Le pape justifie le préservatif dans certains cas mais confirme le magistère


Communiqué du Vatican sur sa déclaration dans le livre-entretien de Peter Seewald

ROME, Dimanche 21 novembre 2010 (ZENIT.org) - Dans le livre-entretien de Peter Seewald avec Benoît XVI, qui va être publié prochainement, le pape reconnaît l'utilisation du préservatif dans des « cas individuels justifiés » mais le « raisonnement du pape ne peut être défini comme un tournant révolutionnaire ». « Le pape ne réforme pas ou ne change pas l'enseignement de l'Eglise », a expliqué le Saint-Siège.
Le père Federico Lombardi, s.j., directeur du Bureau de presse du Saint-Siège, a publié ce dimanche un communiqué réagissant aux nombreux articles publiés après l'anticipation, ce samedi, par L'Osservatore Romano des paroles que Benoît XVI consacre à la sexualité dans le livre-entretien « Lumière du monde ».
A la fin du chapitre 10 de ce livre-entretien réalisé par le journaliste et écrivain allemand Peter Seewald, qui sort le 23 novembre en différentes langues, le pape répond à deux questions sur la lutte contre le sida et l'utilisation du préservatif, qui remontent au débat suscité par ses paroles dans l'avion qui le conduisait au Cameroun et en Angola le 17 mars 2009.
Avec les paroles publiées dans ce livre, « le pape ne réforme pas ou ne change pas l'enseignement de l'Eglise mais le réaffirme en se mettant dans la perspective de la valeur et de la dignité de la sexualité humaine comme expression d'amour et de responsabilité », affirme le P. Lombardi.« En même temps, le pape considère une situation exceptionnelle où l'exercice de la sexualité représente un véritable risque pour la vie de l'autre.
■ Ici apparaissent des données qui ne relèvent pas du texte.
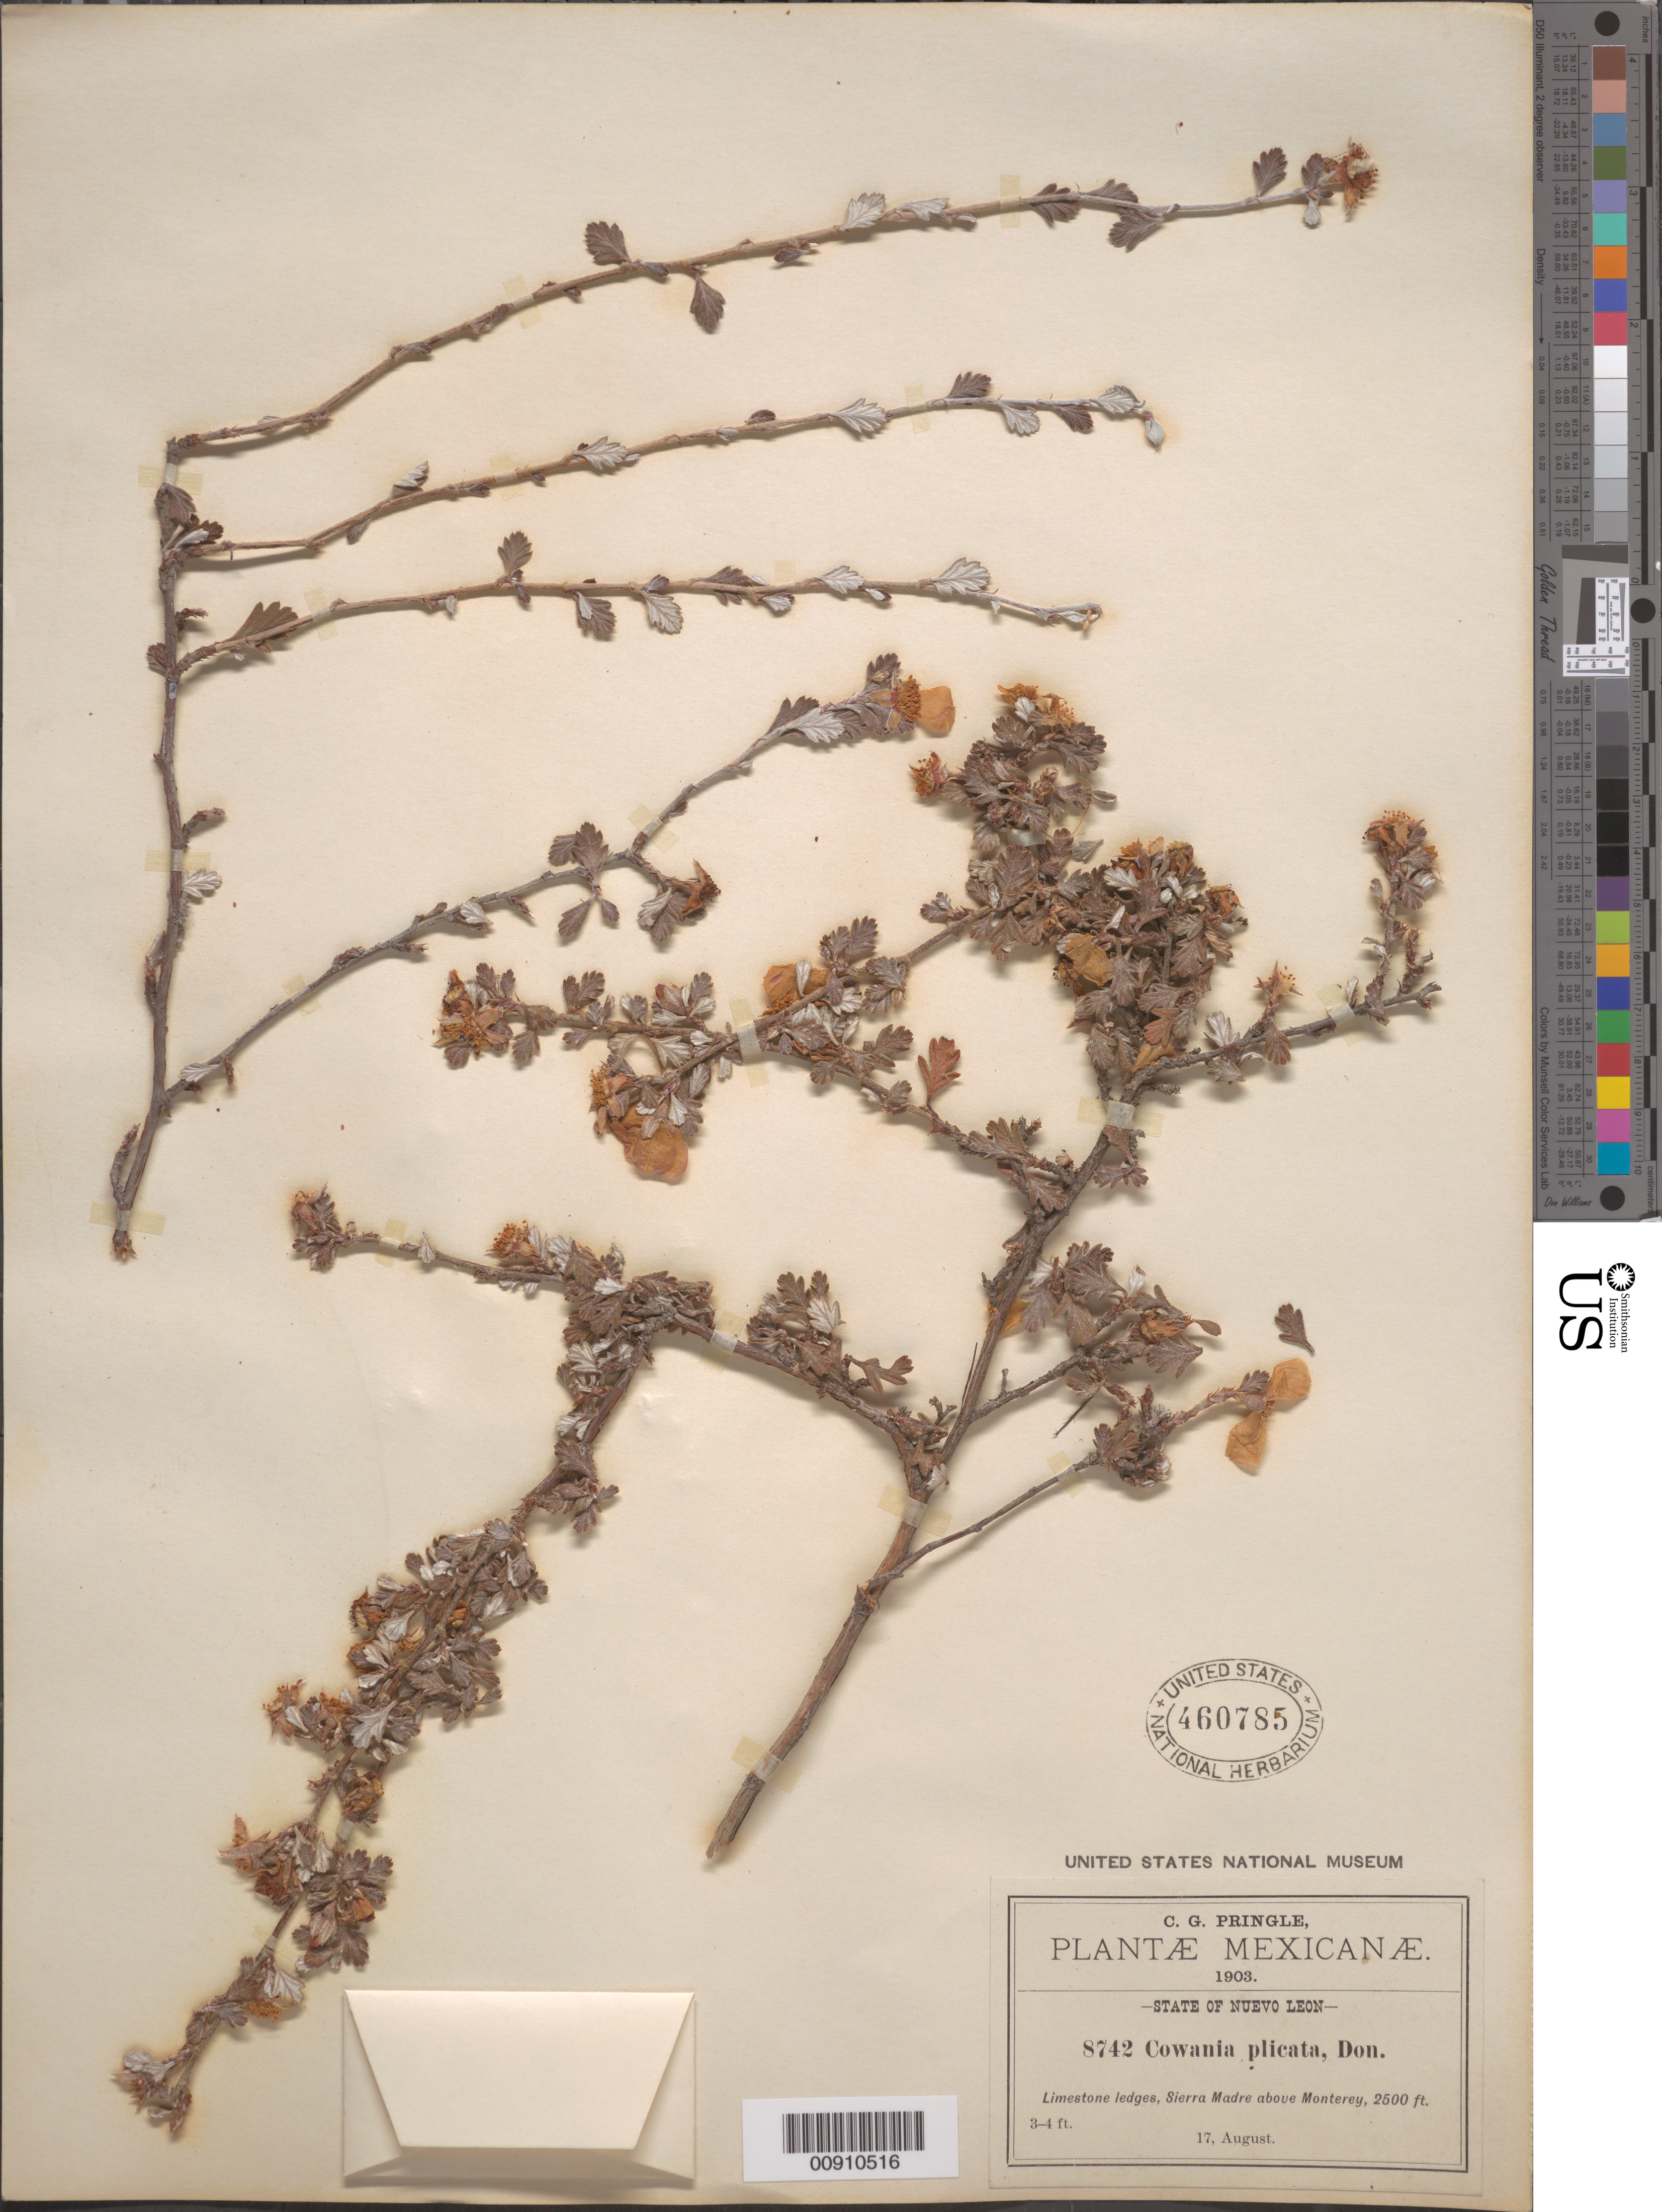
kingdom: Plantae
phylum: Tracheophyta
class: Magnoliopsida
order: Rosales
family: Rosaceae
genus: Purshia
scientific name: Purshia plicata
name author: (D. Don) Henrickson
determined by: Strong, Mark T., (BOT), Smithsonian Institution - National Museum of Natural History (UNITED STATES)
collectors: C. G. Pringle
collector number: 8742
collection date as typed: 17 Aug 1903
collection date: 1903-08-17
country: Mexico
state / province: Nuevo León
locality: Sierra Madre above Monterrey, State of Nuevo León.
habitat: Limestone ledges.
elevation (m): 762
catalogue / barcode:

Dans ce cas, le pape ne justifie pas moralement l'exercice désordonné de la sexualité, mais retient que l'utilisation du préservatif pour diminuer le danger de contagion est 'un premier acte de responsabilité', 'un premier pas sur le chemin vers une sexualité plus humaine', plutôt que de ne pas en faire usage, exposant l'autre au péril de sa vie ».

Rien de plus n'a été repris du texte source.